# Problem description:
Each line below that carries the string "lines" must appear in the answer.

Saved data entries
»»
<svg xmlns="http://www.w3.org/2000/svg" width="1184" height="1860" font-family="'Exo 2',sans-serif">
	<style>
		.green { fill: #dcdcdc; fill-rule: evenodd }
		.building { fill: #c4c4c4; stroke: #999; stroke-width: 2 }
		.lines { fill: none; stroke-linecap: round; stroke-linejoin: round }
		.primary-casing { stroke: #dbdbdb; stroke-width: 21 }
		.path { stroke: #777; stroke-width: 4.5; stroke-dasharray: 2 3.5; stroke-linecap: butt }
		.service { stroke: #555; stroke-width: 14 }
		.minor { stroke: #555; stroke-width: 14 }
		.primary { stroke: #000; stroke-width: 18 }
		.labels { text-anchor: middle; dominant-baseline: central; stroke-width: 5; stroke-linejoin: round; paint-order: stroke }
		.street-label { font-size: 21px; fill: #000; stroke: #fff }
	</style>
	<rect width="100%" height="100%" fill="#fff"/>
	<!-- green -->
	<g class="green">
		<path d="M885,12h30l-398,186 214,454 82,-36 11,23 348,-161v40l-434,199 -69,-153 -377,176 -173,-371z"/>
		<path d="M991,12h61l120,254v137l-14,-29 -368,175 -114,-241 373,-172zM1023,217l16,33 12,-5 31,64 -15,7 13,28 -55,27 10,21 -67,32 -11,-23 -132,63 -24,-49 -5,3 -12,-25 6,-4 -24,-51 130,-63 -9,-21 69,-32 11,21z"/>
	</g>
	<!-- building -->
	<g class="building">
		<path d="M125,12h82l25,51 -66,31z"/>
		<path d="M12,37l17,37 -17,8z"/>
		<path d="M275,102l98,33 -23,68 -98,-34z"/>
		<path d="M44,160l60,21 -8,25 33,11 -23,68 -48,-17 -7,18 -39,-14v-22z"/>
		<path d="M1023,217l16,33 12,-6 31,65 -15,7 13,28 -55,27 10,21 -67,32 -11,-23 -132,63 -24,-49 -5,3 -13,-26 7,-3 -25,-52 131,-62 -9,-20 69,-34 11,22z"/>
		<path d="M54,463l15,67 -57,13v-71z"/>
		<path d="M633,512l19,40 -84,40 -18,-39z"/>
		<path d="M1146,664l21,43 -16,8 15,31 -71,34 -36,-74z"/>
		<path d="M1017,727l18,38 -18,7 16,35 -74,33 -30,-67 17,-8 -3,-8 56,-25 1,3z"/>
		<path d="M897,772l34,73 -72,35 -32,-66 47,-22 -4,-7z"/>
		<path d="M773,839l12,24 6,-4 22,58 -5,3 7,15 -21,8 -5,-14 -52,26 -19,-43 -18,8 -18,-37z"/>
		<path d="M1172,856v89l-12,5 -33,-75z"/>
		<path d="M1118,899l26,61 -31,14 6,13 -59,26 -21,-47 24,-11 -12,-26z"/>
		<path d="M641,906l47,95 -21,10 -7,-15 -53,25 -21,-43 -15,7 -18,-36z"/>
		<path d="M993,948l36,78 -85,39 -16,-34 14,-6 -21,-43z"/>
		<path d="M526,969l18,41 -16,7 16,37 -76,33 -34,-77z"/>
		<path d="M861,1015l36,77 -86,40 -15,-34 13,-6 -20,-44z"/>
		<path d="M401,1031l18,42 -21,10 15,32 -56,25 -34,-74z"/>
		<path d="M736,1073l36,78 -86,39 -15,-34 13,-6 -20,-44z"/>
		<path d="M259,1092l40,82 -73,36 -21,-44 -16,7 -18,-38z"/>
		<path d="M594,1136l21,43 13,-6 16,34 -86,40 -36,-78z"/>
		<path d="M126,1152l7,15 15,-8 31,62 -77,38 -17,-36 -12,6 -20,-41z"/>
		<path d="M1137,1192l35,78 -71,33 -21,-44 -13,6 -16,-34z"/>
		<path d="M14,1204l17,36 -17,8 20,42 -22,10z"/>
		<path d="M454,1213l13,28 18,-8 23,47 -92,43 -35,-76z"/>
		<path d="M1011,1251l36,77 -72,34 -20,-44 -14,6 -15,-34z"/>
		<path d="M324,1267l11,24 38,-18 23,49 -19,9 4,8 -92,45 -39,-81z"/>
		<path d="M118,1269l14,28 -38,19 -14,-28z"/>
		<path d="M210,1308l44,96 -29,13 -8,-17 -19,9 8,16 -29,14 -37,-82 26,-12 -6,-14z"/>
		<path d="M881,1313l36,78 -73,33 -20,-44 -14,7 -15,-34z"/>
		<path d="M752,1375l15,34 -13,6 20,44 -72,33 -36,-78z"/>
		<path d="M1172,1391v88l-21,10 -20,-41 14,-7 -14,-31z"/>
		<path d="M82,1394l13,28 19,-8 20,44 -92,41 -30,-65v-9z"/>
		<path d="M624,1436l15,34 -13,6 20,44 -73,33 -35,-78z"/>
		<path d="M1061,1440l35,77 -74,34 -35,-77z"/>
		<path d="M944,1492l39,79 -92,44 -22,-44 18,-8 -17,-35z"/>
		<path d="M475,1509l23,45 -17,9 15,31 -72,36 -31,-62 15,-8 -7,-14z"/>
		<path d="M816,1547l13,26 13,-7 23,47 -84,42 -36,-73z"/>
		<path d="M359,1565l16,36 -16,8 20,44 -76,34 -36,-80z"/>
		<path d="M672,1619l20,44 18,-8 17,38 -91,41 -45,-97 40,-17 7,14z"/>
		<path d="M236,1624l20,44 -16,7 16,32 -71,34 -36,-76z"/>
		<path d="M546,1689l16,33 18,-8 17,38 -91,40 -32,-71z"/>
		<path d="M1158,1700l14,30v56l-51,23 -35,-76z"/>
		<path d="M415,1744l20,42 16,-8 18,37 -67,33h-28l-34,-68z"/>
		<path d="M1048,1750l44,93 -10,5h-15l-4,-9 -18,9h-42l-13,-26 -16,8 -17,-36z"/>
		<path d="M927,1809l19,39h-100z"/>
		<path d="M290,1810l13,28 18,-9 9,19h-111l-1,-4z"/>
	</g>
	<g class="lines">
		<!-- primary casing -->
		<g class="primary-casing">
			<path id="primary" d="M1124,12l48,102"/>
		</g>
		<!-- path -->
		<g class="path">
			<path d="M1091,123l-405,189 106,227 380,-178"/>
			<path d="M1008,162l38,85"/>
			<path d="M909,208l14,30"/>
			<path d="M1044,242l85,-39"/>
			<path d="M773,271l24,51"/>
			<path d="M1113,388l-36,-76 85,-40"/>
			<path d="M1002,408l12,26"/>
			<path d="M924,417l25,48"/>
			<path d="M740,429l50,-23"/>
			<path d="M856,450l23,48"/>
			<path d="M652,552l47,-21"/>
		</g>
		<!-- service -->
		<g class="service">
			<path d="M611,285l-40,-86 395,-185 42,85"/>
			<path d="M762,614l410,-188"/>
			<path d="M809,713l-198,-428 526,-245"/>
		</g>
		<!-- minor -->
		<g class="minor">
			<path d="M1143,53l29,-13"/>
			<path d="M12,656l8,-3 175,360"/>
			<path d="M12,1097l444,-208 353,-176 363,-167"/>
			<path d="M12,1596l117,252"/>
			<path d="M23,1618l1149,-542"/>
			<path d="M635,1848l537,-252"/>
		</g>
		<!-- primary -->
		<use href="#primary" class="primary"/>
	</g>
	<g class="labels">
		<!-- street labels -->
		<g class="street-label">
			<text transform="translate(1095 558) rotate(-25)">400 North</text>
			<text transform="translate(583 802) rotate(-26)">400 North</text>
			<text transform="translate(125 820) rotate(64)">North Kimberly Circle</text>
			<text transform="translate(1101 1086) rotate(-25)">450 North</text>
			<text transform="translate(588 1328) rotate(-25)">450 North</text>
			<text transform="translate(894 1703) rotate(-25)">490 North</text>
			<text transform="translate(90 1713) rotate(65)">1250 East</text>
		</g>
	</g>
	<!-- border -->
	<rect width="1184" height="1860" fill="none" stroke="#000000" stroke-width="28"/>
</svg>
««
# Written reply:
		.lines { fill: none; stroke-linecap: round; stroke-linejoin: round }
	<g class="lines">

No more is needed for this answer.